B. Değerlendirme ve Gerekçe
1.Mahkemece ...'ın, karar içeriğinde davalılar yanında feri müdahil olduğu belirtilmiş olup, gerekçeli karar başlığında asli müdahil olarak gösterilmiş ise de adı geçenin, davalıların yanında yer alıp feri müdahil konumunda olduğu anlaşıldığından, karar başlığındaki bu hususun Mahkemece her zaman düzeltilmesi mümkün görülmüştür.

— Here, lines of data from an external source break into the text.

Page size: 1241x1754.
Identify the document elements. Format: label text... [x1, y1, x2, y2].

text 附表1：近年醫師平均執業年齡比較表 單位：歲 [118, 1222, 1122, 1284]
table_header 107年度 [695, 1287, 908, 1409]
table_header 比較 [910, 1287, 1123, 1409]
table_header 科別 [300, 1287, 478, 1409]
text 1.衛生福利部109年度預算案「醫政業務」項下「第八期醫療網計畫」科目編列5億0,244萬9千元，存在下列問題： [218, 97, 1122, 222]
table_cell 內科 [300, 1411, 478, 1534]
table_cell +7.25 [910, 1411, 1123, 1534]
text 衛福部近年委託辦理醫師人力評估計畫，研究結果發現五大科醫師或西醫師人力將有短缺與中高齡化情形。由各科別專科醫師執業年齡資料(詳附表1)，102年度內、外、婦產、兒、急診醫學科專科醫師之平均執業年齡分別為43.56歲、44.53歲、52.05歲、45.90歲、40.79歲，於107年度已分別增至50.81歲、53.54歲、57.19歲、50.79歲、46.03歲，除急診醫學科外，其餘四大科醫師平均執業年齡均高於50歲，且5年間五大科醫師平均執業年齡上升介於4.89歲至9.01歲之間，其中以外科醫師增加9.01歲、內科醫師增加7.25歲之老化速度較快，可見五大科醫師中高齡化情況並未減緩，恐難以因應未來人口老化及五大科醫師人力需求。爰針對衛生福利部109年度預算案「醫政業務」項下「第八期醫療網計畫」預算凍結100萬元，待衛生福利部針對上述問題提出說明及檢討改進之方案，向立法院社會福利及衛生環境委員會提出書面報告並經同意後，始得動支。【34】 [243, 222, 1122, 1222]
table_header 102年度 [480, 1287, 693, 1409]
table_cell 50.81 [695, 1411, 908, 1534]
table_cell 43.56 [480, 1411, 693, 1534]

Taraflar arasındaki uyuşmazlık, asıl davada muvazaa ve yetkisiz temsile ilişkin tapu kayıtlarının iptali ve tescili, birleşen davada ise iptali istenilen taşınmazlara ait kira alacağının tahsili istemlerine ilişkin olup, Mahkemece 18.10.2022 tarih ve 2021/4746 E., 2022/7126 K. sayılı bozma ilamına uyulduğu halde bozma gereği yerine getirilmemiştir. Uyulan bozma ilamında, muvazaanın maddi ve manevi unsurlarının somut olayda gerçekleştiği, bu itibarla muvazaanın varlığının kabulü doğrultusunda karar verilmesi gerektiği belirtildiği halde bozma dışına çıkılarak, davacı şirket ile arasında menfaat çatışması bulunan ve feri müdahil sıfatındaki ...'a yemin teklif edilip, beyanları doğrultusunda taşınmazların satışının muvazaalı olmadığı gerekçesi ile davanın reddine karar verilmesi doğru görülmemiş olup, önceki bozma ilamında belirtildiği şekilde, feri müdahil ile davalılar arasında gerçekleştirilen taşınmazların satışının muvazaalı olarak gerçekleştirildiği kabulünden hareketle aralarında düzenledikleri protokoller de göz önünde bulundurularak sonucuna göre asıl ve birleşen dava yönünden hüküm kurulması gerekirken, eksik inceleme ve bozma kapsamı dışında yanılgılı değerlendirme ile karar verilmesi doğru olmamış, asıl ve birleşen davada kararın asıl ve birleşen davada davacı yararına bozulması gerekmiştir.
2.Bozma nedenine göre davacı vekilinin diğer temyiz itirazlarının şimdilik incelenmesine yer olmadığına,
V.SONUÇ: Yukarıda (1) numaralı bentte açıklanan nedenlerle asıl ve birleşen davada davacı vekilinin temyiz itirazlarının kabulü ile Mahkeme kararının davacı yararına BOZULMASINA, (2) numaralı bent uyarınca davacı vekilinin diğer temyiz itirazlarının incelenmesine şimdilik yer olmadığına, dosyanın Mahkemesine gönderilmesine, peşin alınan temyiz karar harcının istek halinde ilgiliye iadesine, 24.02.2025 tarihinde oy birliğiyle karar verildi.